What the task asks: Among the records below, find the lines that contain "font" and copy each of them.

Input data:

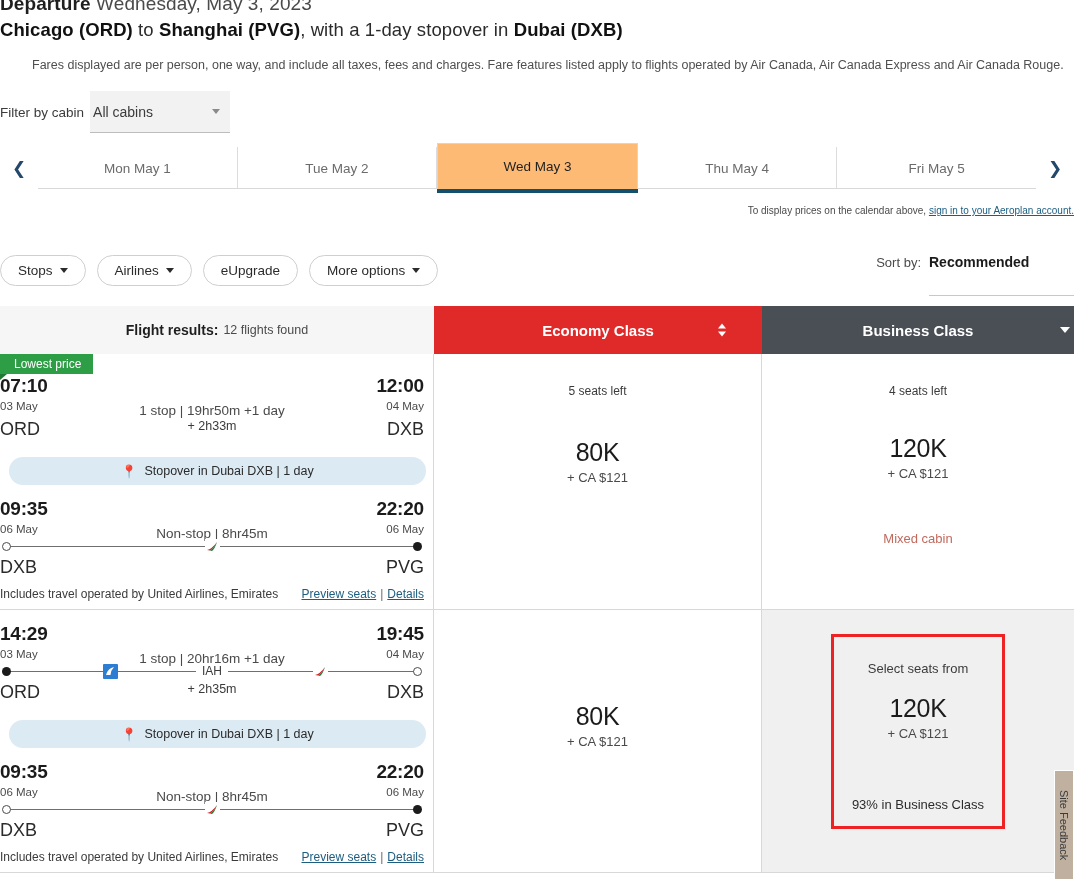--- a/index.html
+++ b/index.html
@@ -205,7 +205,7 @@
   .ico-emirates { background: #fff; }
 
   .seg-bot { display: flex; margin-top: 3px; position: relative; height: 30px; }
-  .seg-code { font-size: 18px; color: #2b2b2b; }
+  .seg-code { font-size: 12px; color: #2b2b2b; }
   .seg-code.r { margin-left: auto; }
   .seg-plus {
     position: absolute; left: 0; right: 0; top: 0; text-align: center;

Response to the task:
-  .seg-code { font-size: 18px; color: #2b2b2b; }
+  .seg-code { font-size: 12px; color: #2b2b2b; }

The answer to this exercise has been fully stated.